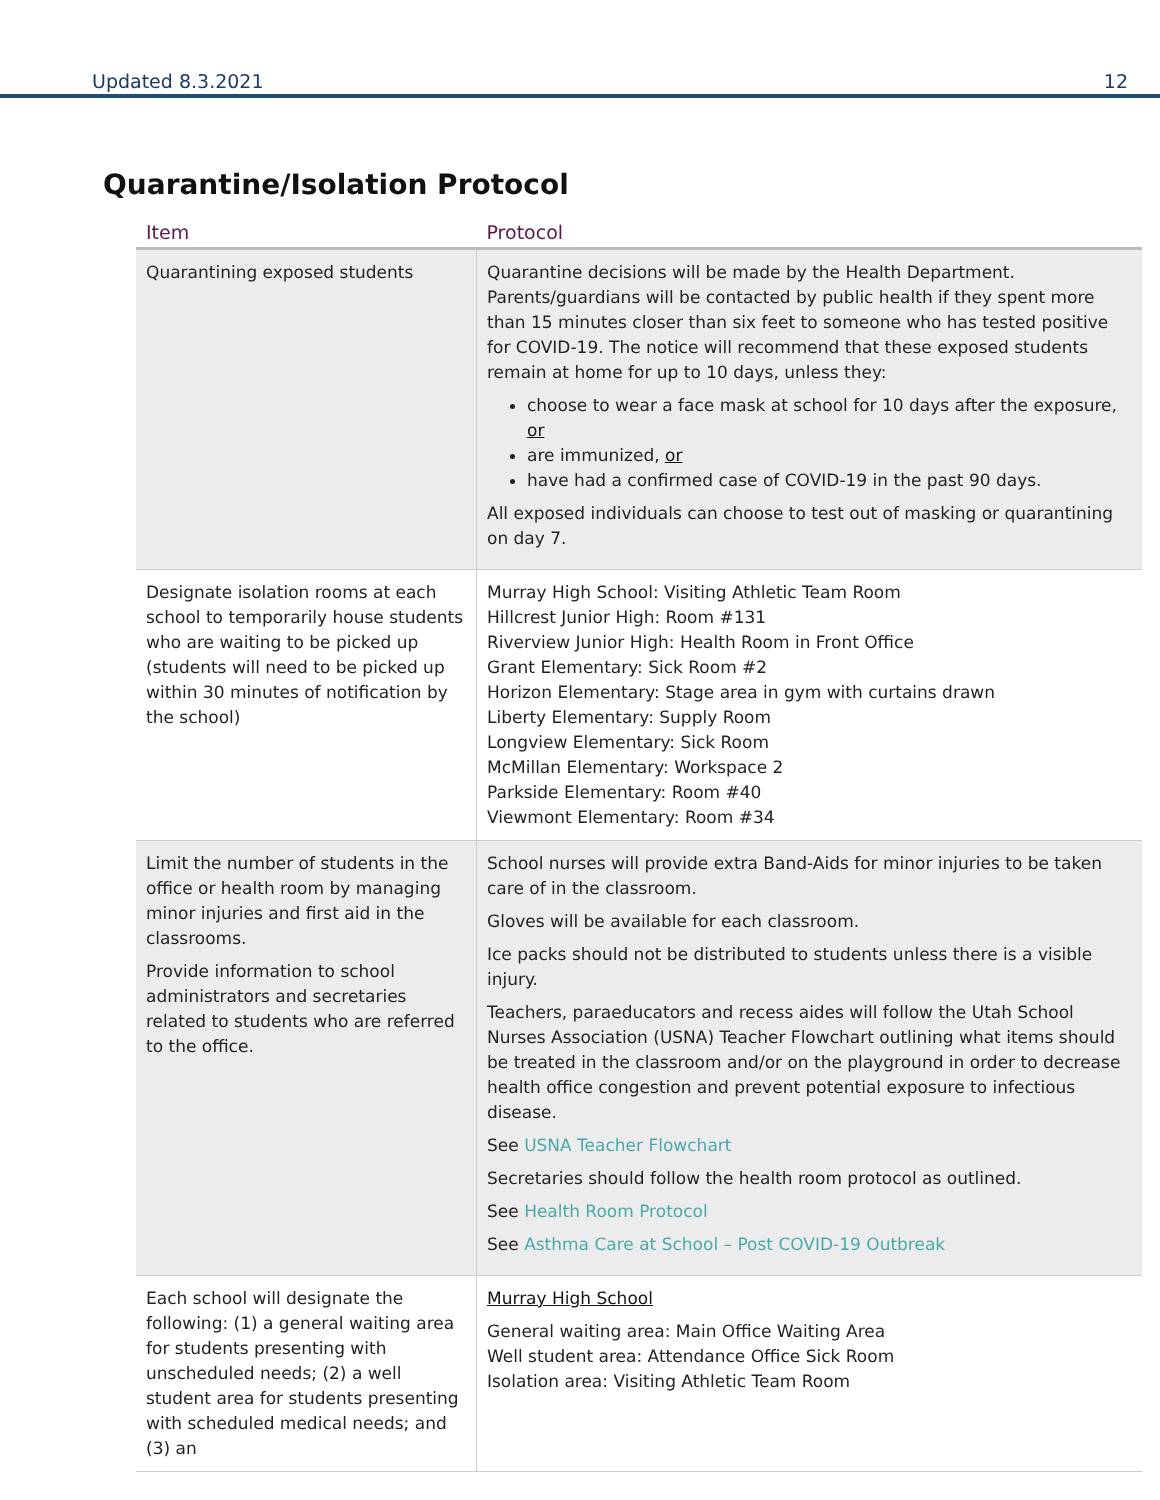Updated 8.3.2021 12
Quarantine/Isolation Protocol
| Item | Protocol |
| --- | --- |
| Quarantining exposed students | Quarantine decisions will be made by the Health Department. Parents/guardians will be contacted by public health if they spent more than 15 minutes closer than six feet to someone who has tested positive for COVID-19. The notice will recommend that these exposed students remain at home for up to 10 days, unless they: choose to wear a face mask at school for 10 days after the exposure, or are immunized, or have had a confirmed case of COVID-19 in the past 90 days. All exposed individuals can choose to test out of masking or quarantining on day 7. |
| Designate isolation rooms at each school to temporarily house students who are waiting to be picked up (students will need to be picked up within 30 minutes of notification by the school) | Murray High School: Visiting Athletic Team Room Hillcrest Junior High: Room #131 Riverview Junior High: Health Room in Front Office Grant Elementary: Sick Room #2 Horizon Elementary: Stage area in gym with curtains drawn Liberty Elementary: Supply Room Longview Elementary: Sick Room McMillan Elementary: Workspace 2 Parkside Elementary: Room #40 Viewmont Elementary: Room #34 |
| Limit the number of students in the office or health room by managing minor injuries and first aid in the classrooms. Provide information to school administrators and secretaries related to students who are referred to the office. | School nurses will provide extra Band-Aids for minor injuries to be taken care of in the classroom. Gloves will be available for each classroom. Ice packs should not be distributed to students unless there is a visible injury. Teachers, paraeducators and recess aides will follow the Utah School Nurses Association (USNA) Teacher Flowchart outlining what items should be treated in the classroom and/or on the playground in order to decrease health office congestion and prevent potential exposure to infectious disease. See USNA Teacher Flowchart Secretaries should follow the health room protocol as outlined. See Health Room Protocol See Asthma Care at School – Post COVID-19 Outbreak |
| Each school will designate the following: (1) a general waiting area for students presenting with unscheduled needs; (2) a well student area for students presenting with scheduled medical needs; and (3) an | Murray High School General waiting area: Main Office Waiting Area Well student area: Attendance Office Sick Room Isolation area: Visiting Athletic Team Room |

----

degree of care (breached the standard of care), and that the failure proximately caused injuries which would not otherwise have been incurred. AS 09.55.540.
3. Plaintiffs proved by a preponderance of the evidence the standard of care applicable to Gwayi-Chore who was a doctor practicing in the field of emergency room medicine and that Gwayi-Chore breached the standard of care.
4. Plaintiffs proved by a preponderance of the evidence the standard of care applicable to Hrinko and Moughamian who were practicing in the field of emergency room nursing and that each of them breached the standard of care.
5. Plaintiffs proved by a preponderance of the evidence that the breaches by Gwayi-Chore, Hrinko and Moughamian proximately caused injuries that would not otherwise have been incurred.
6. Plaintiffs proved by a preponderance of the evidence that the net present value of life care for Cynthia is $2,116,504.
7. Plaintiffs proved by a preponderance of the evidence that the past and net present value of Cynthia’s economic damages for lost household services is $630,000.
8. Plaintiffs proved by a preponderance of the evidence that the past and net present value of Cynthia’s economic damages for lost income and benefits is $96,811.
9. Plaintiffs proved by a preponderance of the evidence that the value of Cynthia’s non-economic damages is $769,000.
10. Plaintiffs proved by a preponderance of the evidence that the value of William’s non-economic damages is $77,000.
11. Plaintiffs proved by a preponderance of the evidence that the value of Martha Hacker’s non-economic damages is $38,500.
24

----

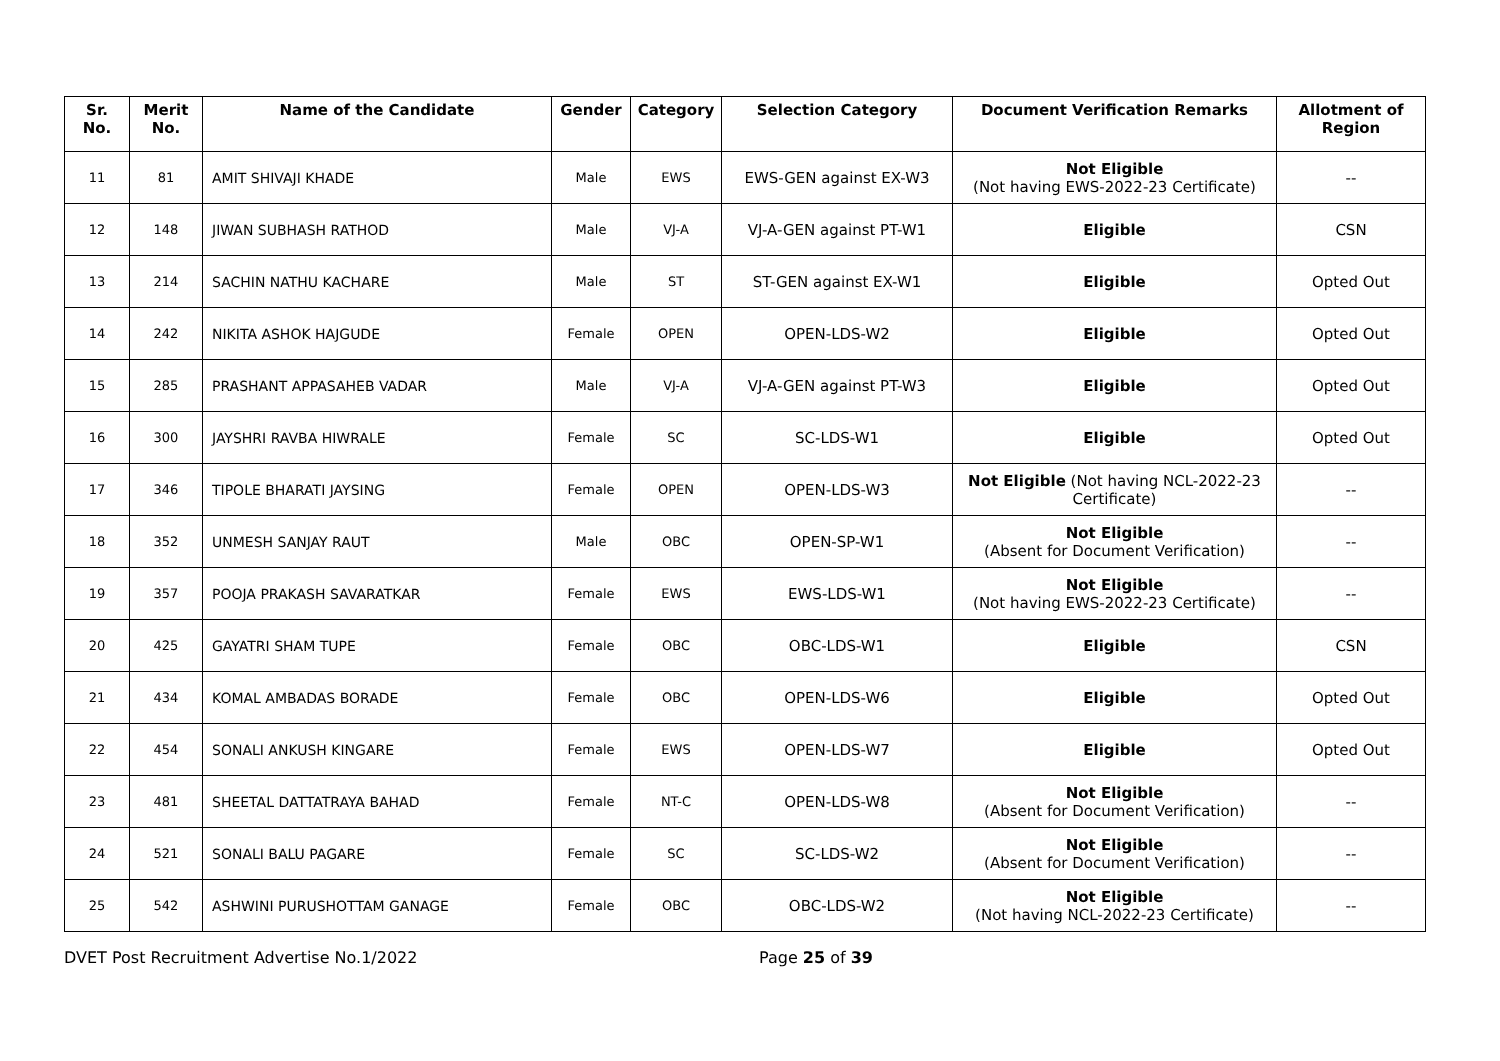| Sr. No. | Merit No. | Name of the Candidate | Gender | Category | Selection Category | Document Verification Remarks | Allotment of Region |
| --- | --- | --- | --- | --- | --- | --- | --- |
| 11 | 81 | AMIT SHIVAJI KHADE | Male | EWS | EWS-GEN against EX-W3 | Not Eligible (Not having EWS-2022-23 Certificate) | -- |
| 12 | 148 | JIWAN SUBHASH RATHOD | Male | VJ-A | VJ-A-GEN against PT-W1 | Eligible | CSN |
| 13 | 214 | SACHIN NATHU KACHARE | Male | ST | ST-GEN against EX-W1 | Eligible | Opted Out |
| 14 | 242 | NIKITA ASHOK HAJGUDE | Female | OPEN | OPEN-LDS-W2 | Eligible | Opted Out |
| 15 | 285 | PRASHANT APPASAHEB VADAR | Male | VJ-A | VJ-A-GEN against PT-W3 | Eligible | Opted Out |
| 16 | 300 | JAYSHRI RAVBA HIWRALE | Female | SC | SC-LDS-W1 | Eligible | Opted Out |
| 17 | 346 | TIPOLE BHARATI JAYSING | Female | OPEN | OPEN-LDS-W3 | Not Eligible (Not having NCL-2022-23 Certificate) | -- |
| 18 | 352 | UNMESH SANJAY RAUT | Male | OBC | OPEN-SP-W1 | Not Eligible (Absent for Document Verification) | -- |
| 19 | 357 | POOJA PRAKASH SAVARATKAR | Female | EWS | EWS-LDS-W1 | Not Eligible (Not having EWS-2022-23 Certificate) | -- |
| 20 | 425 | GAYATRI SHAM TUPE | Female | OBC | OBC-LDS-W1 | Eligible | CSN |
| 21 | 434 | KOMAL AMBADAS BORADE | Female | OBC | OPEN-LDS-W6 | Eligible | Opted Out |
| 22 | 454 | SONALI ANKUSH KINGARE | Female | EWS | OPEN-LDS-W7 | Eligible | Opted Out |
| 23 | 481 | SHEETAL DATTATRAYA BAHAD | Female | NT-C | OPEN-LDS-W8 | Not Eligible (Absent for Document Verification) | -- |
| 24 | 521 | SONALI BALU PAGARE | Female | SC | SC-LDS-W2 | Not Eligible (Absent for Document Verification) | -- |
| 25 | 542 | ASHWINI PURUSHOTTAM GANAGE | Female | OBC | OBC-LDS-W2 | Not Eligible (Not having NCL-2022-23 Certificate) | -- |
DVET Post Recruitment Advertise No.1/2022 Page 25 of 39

----

Taking the entries above, restate exactly those lines that fall between the line with "OPEN-LDS-W6 | Eligible | Opted Out |" and the line with "DVET Post Recruitment", keeping both of those lines too.

## Response area
| 21 | 434 | KOMAL AMBADAS BORADE | Female | OBC | OPEN-LDS-W6 | Eligible | Opted Out |
| 22 | 454 | SONALI ANKUSH KINGARE | Female | EWS | OPEN-LDS-W7 | Eligible | Opted Out |
| 23 | 481 | SHEETAL DATTATRAYA BAHAD | Female | NT-C | OPEN-LDS-W8 | Not Eligible (Absent for Document Verification) | -- |
| 24 | 521 | SONALI BALU PAGARE | Female | SC | SC-LDS-W2 | Not Eligible (Absent for Document Verification) | -- |
| 25 | 542 | ASHWINI PURUSHOTTAM GANAGE | Female | OBC | OBC-LDS-W2 | Not Eligible (Not having NCL-2022-23 Certificate) | -- |
DVET Post Recruitment Advertise No.1/2022 Page 25 of 39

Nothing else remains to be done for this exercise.